**STUDY TEXT**
BletJaw and I were driving back from MeDooGlow with a load of concrete one day. The early morning sun was beautiful as it lit up the different color leaves in the jungle, and in passing, you could even hear the beautiful songs of many birds. I always try to see the birds that are behind those lovely solos. They are beautiful!
BletJaw’s next words jolted me out of my serenity, and though they were spoken softly and gently, I felt them with reverberating loudness in my brain. – “What are we going to do when Breck leaves?”
Oh no! That was something I did not want to think about! “I don’t know, I answered. But God always knows how to take care of us.” I thought about all the help Breck was with patient care, the restocking of medicine and supplies for our backpack trips, the worships, the hand stands and back flips, the miles and miles of driving and heavy work he had done for the building project. I thought about the quiet consistent Christian that he is. I could always depend on his positive, cheerful, 100% support in all that I was involved in. I thought about his ability to counsel and advise others, his overwhelming love for the people and the work here. I thought about how we laughed together over many funny things that happened, for example, when I bit into a bar of soap someone gave me, thinking it was a sweet orange treat!

**SET OF TASKS**
a: In the account of the drive from MeDooGlow, list every item the narrator names in the sentence that begins "I thought about all the help Breck was with".
b: Answer these questions from the account of the drive from MeDooGlow:
(i) What were BletJaw and the narrator carrying on the drive back?
(ii) What question did BletJaw ask?
(iii) What did the narrator bite into, mistaking it for a sweet orange treat?
The rows that follow are separate material and have nothing to do with the account of the drive from MeDooGlow.

**SOURCE MATERIAL**
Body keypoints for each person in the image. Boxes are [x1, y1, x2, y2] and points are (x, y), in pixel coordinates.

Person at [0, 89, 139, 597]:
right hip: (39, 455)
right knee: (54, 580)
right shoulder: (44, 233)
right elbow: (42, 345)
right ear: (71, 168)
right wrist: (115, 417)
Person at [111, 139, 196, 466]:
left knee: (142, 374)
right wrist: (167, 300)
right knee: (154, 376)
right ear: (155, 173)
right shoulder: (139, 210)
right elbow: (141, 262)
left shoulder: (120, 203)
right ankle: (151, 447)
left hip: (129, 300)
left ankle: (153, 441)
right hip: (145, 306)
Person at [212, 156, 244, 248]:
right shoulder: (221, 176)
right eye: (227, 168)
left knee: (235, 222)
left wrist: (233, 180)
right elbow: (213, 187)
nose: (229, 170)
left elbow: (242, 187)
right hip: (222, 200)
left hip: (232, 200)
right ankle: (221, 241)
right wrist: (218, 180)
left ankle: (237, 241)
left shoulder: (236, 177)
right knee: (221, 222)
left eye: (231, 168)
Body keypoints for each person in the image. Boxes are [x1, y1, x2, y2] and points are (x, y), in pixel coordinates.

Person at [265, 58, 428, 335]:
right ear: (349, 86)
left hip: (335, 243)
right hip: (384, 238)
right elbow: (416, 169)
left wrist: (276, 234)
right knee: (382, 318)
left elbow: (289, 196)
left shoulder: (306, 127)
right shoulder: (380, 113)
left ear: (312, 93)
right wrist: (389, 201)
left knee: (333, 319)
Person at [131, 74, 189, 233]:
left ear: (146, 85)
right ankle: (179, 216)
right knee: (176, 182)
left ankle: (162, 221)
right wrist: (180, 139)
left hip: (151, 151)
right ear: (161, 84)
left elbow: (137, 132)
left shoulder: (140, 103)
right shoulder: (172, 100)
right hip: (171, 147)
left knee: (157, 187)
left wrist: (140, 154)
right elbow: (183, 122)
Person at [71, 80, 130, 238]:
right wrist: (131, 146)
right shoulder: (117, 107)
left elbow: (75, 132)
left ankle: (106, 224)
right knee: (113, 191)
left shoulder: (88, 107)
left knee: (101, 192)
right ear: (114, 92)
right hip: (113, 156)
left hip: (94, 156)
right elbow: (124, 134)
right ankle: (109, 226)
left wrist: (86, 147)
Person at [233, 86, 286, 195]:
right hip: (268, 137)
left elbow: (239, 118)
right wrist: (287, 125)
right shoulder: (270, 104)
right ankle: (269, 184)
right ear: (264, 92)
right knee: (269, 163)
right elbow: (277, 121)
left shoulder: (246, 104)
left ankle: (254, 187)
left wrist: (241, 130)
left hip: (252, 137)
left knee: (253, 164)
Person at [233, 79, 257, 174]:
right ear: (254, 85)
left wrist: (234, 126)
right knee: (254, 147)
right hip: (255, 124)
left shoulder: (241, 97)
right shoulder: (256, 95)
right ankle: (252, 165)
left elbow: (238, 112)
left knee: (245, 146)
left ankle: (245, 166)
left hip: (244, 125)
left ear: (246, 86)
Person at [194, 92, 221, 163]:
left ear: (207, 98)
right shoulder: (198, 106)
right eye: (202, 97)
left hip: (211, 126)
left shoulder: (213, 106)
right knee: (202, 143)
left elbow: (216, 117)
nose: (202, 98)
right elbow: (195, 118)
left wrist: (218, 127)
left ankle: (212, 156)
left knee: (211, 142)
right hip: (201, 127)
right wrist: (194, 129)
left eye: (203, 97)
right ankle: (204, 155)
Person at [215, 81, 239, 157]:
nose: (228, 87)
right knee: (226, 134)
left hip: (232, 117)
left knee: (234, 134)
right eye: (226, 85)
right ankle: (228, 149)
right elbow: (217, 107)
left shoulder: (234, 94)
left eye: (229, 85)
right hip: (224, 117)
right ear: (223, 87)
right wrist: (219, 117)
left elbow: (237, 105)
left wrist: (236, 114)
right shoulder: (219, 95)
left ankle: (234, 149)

**RESULTS FOR THE EXERCISE**
a:
- patient care
- the restocking of medicine and supplies for backpack trips
- the worships
- the hand stands and back flips
- the miles and miles of driving
- the heavy work for the building project

b:
(i) A load of concrete.
(ii) "What are we going to do when Breck leaves?"
(iii) A bar of soap someone had given the narrator.